Porte à porte

Chapitre 4 : La porte de la mère

546 mots, Catégorie: G

Dernière mise à jour 28/11/2015 08:37

Les traits tirés, Avacuna arpente le coteau, vers un bosquet de grands noyers disposés en cercle, qui semblent se pencher et étaler leurs ramures pour former un dôme de branches très épais. Au centre filtrent les rayons solaires à travers les larges feuilles rainurées. Elle ne doit pas pleurer.

Elle jette un regard désabusé aux parterres de plantes délicates disposés en étoile autour du bosquet, d’où émane un ruisseau rayonnant vers les parcelles périphériques. Les parterres alternent les agencements chromatiques de plantes en fleurs, les cultures potagères et les ornements végétaux. Un sens de l’ordre, caché à l’entendement humain, guide l’harmonieuse et fragile beauté des espèces sans contraindre leur envahissante vivacité. Elle ne doit pas pleurer.

Le rideau de feuilles s’écarte à son approche, en un majestueux portail frémissant de vie. Elle pénètre vivement sous la chatoyante voûte verte. A l’abri du grand air, une source y sourd doucement entre les ajoncs en glougloutant une chanson de sérénité et de renouveau. Des myriades de petites plantes multicolores végètent dans la lumière verte et dorée qui coule du dais végétal frémissant, dans la douce torpeur d’entêtants pollens. Elle ne doit pas pleurer.

Au centre de la pièce trône un arbre bossu étendant deux branches frêles mais fortement digitée au-dessus des plantations. Il lui manque les rameaux qui ont dû porter autrefois, automne après automne, les boisseaux de fruits dorés éclos pour disséminer la vie. Son écorce lisse et usée d’un brun profond, montre quelques broussins rouge vif qui évoquent presque le corps d’une vieille femme fatiguée.
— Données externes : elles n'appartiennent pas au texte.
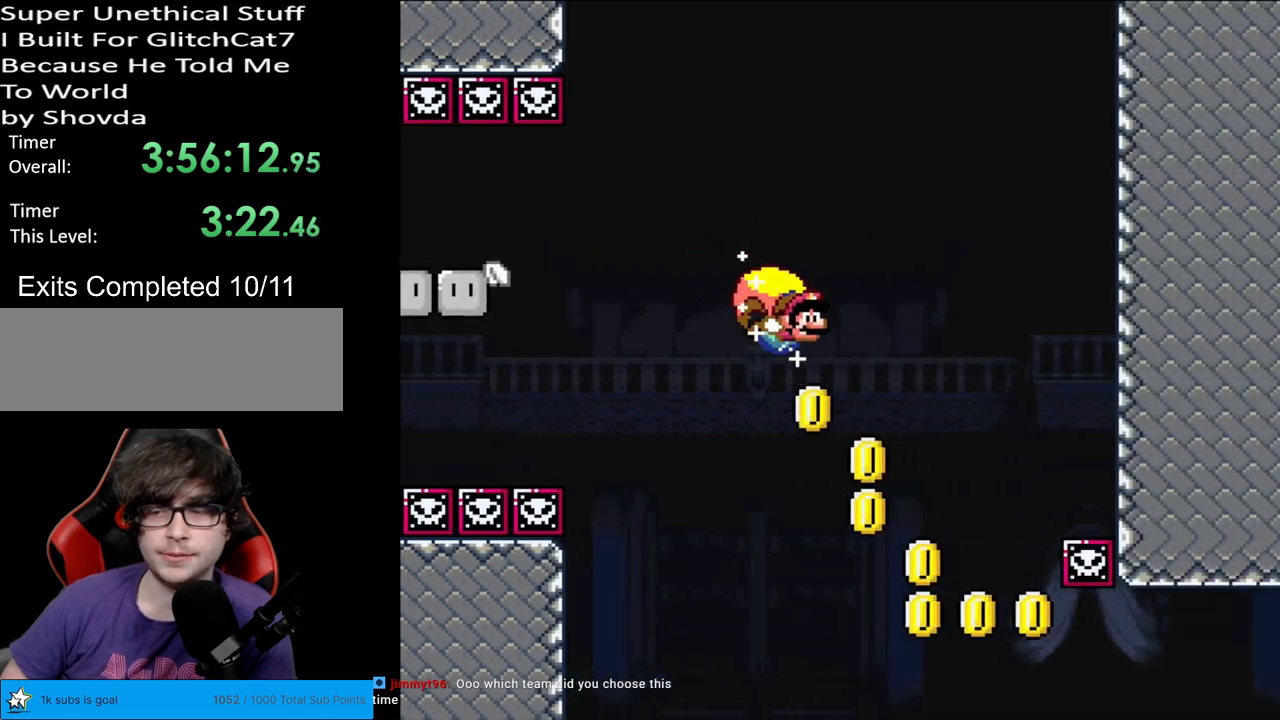
{"buttons": ["Y", "DPAD_LEFT"], "events": [[250, "X", "down"], [367, "X", "up"]]}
De grandes jarres de pierre remplies d’étranges liqueurs ambrées et vaguement lumineuses répandent des fragrances de résine et de fraise des bois. Elle ne peut pas pleurer.

La souche bosselée s’est approchée, enrobant Avacuna de sa compatissante étreinte.

Une douleur, vaste comme le front de l’auroch, fait craquer la poitrine d’Avacuna, l’angoisse ferme sa gorge. Une larme pesant au coin de son œil roule, dure comme une pierre. Elle laisse un profond sillon sur sa joue et vient, amère, se fondre au pli des lèvres. Une autre larme coule, puis une autre, toute une source charrie des diamants et, peu à peu, la fluide caresse de cette langue fond le sel de la douleur.

La dure chasseresse peut enfin abandonner sa retenue, et s’épancher dans le sein de sa mère de cœur. Les bras d’une mère, portes bienheureuses de l’enfance, sont toujours ouvertes.